### TAREFA A
Reescreva em forma de lista o parágrafo da reportagem sobre a cerca de Gaza que começa com "Armados com alicates, jovens palestinos vêm tentando", mantendo seus fatos principais.
### TAREFA B
Responda, com base na reportagem sobre a cerca de Gaza: como os soldados israelenses costumam chamar os jovens que tentam cortar a cerca?
### TAREFA C
Liste todos os nomes de lugares que aparecem na reportagem sobre a cerca de Gaza, citando cada um uma única vez.

### TEXTO FORNECIDO
—————
Desesperados com vida em meio a escombros, palestinos cortam cerca de Gaza cientes de que serão presos em Israel
Armados apenas com alicates, pelo menos 66 já foram detidos tentando cruzar a fronteira — jovens palestinos preferem prisão a conviver com destroços da guerra
Armados com alicates, jovens palestinos vêm tentando cortar a cerca eletrônica construída por Israel ao redor da Faixa de Gaza. Segundo o Exército israelense, desde o fim da guerra em agosto, 66 jovens tentaram entrar no país e foram imediatamente detidos pelas tropas que patrulham a fronteira. Os soldados israelenses costumam chamá-los de "desesperados", pois não portam armas e não são considerados "terroristas".
—————
(Entradas de dados armazenadas)
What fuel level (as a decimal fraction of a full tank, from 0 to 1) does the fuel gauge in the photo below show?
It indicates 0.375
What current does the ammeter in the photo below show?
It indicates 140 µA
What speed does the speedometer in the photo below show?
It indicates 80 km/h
—————
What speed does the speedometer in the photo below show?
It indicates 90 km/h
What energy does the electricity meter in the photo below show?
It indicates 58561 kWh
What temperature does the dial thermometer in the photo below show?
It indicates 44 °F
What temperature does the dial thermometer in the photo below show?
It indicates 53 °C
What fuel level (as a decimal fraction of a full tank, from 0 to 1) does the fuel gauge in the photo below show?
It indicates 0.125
—————
### RESPOSTA A
- Jovens palestinos, armados com alicates, tentam cortar a cerca eletrônica que Israel construiu ao redor da Faixa de Gaza.
- Segundo o Exército israelense, 66 jovens tentaram entrar no país desde o fim da guerra em agosto.
- Todos foram detidos imediatamente pelas tropas que patrulham a fronteira.
- Os soldados israelenses costumam chamá-los de "desesperados", pois eles não portam armas e não são considerados "terroristas".

### RESPOSTA B
De "desesperados".

### RESPOSTA C
- Gaza
- Israel
- Faixa de Gaza